Copy out every line of the listing below, character for character.

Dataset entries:
* * *
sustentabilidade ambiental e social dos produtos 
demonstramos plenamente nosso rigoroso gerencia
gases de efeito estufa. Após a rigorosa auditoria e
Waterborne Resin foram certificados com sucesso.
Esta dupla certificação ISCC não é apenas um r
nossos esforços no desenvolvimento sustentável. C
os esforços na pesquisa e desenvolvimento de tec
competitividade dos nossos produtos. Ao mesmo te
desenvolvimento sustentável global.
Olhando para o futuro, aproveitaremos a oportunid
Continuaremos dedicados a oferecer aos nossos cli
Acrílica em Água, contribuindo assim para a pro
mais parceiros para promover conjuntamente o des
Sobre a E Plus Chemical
* * *
> [WRITTEN ANSWER]
sustentabilidade ambiental e social dos produtos 
demonstramos plenamente nosso rigoroso gerencia
gases de efeito estufa. Após a rigorosa auditoria e
Waterborne Resin foram certificados com sucesso.
Esta dupla certificação ISCC não é apenas um r
nossos esforços no desenvolvimento sustentável. C
os esforços na pesquisa e desenvolvimento de tec
competitividade dos nossos produtos. Ao mesmo te
desenvolvimento sustentável global.
Olhando para o futuro, aproveitaremos a oportunid
Continuaremos dedicados a oferecer aos nossos cli
Acrílica em Água, contribuindo assim para a pro
mais parceiros para promover conjuntamente o des
Sobre a E Plus Chemical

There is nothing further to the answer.